И моя бабушка Рахленко сказала:
— Я принимала.
— Ты давно этим занимаешься?
— Всю жизнь, — ответила бабушка.
— Ну что ж, — сказал Штальбе, — пойдем с нами, ты нам понадобишься.
И увел бабушку. Она ушла в черном платье, черной кружевной шали, как ходила в синагогу, и даже взяла с собой молитвенник, представьте себе.
Через час младенец умер. Где-то я читал, что таким ядом фашисты обычно умерщвляли новорожденных.
Эта никаким именем еще не нареченная девочка была третьей жертвой немецко-фашистских захватчиков.
А еще через час дедушку вызвали в комендатуру и велели забрать труп его жены, моей бабушки Рахленко, расстрелянной за то, что нарушила приказ, запрещающий евреям заниматься родовспоможением, а еврейским женщинам рожать.
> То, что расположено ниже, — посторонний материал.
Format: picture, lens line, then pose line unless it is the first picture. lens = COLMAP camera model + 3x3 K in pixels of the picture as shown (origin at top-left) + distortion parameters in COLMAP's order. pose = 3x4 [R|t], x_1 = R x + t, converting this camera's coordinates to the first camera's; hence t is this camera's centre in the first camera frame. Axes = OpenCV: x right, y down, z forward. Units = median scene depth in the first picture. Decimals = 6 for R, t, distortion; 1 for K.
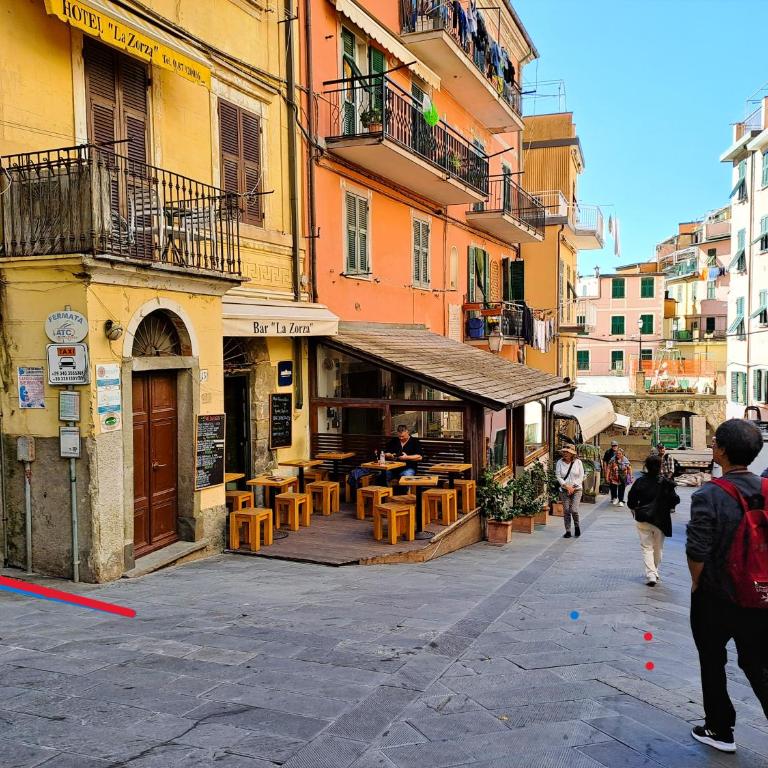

Платья и кружевной шали на бабушке не было, а молитвенник валялся неподалеку, его разрешили подобрать.
Моя бабушка Рахленко, расстрелянная во дворе комендатуры, семидесяти шести лет от роду, была четвертой жертвой немецко-фашистских захватчиков. Она спасала жизнь акушерки Лизы Элькиной: в гетто еще будут рождаться дети, и Лизе надо будет их принимать. Тихая и незаметная в доме, бабушка и перед лицом смерти так же тихо и незаметно преподала детям свой последний урок… Мы любили бабушку, но, я думаю, не сказали ей при жизни и десятка ласковых слов, не воздали ей всего того, чего она заслуживала.
Кроме Кузнецовых, у нас поселился учитель Курас с женой, дочкой и внучкой Броней. И еще семья старухи Городецкой, помните, я вам рассказывал — бедная вдова со Старого базара, ее дочери повыходили замуж за приятелей своих братьев, тоже, значит, за деповских; между прочим, две вышли замуж за русских и имели детей, но об этом потом… В семье Городецких тоже было двенадцать человек.
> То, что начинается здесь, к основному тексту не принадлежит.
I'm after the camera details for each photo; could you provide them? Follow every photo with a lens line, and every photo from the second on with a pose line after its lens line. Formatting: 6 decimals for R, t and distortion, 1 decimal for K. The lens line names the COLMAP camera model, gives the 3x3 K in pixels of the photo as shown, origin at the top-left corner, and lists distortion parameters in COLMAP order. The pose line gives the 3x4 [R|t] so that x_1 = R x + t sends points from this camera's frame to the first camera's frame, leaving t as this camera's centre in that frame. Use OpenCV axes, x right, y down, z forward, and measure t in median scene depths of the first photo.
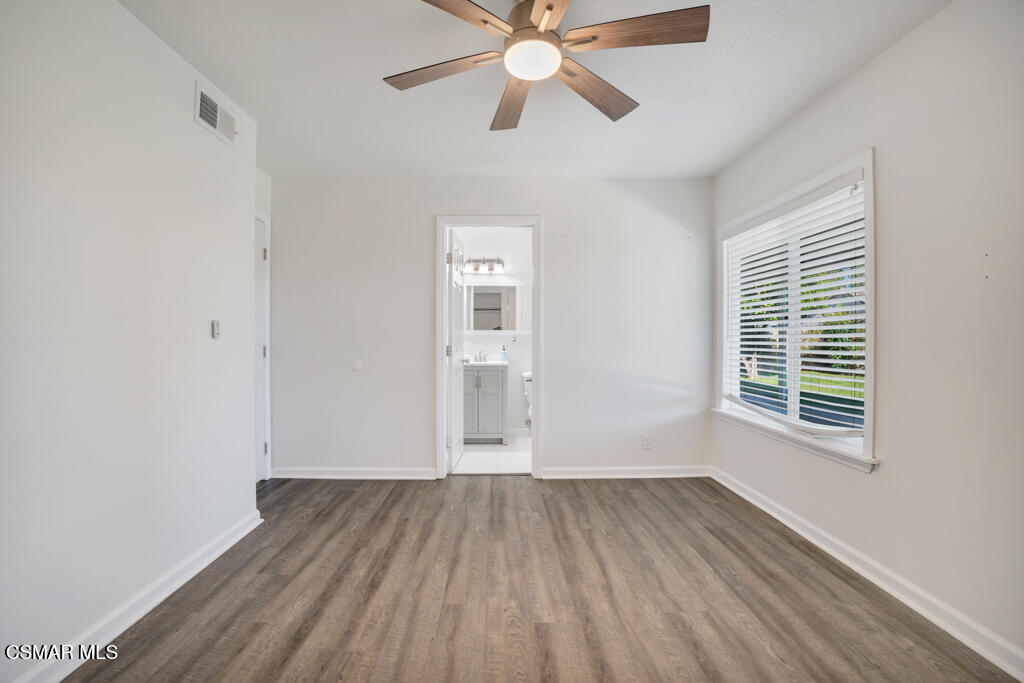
lens RADIAL K [[456.4, 0, 509.8], [0, 456.4, 337.3], [0, 0, 1]] dist [-0.017723, 0.000265]
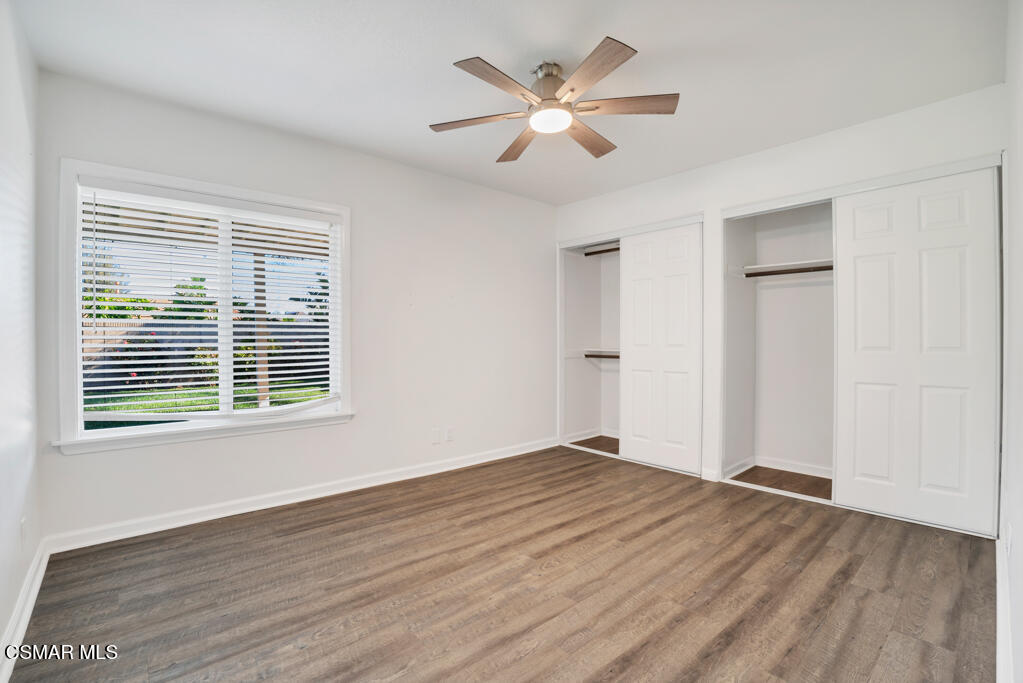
lens RADIAL K [[456.0, 0, 508.3], [0, 456.0, 346.8], [0, 0, 1]] dist [-0.017723, 0.000265]
pose [[-0.639531, -0.008954, 0.768713, -0.710763], [-0.005689, 0.999960, 0.006914, 0.034123], [-0.768745, 0.000048, -0.639556, 1.557519]]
Кроме местных, в доме жили еще мужчины и женщины из Сосницы, все работоспособные. Обращаю на это ваше внимание. Четыре тысячи пригнанных из других городов и сел были работоспособные мужчины и женщины, а их дети и старики родители остались на старых местах. В нашем же доме детей было восемнадцать, старшему, Вене Рахленко, сыну дяди Гриши, семнадцать лет, младшей, Тане Кузнецовой, четыре года. У Тани была другая фамилия, но я ее не знаю и всех внуков Кузнецовых называю Кузнецовыми, всех внуков Городецкой — Городецкими, хотя и у них были другие фамилии. Пятерых — Дину, Веню, Сашу, Витю и Броню — уже гоняли на работы, как взрослых.
Немцы не просто уничтожали евреев, они хотели уничтожить их не как людей, а как животных: легче, проще — скот! Но для того чтобы превратить людей в скот, надо истребить в них все человеческое, убить все присущее человеческому существу, и прежде всего достоинство.
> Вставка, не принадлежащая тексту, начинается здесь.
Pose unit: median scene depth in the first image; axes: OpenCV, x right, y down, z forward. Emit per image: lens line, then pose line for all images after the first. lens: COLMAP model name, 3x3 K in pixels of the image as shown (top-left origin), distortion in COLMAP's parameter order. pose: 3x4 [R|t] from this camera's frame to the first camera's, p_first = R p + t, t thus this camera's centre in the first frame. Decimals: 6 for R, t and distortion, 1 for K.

Им надели повязки с шестиконечной звездой, заперли в гетто, запретили выходить, только на работу — колоннами, в сопровождении солдат и овчарок, запретили болеть заразными болезнями — больных немедленно уничтожали, запретили рожать — новорожденных умерщвляли, об этом я уже говорил, запретили вносить в гетто продукты и дрова, запретили есть и пить что-либо, кроме хлеба, картофеля и воды, отключили электричество, запретили приносить с поля цветы, обучать детей грамоте, мыться в бане, женщинам употреблять косметику — десятки запретов, за нарушение каждого — расстрел. Мебель в домах переписали, и за пропажу хотя бы табуретки тоже расстрел. Приказали сдать все изделия из золота, серебра, украшения, кольца, брошки, деньги. Сдали, но не все и не все: когда тебя грабят, ты пытаешься что-то спасти. И вот повальный обыск, всем приказано стоять на коленях лицом к стене, и тех, у кого нашли несданные деньги или ценности, расстреляли на месте, среди них дочь старухи Городецкой Симу: у нее нашли грошовое колечко с простым камнем. После Симы остались ее сыновья Витя и Мотя, на их глазах и расстреляли мать.
Эти шестнадцать человек были пятой, на этот раз групповой жертвой немецко-фашистских захватчиков, и на них я кончаю счет, перечислить всех истребленных я не смогу.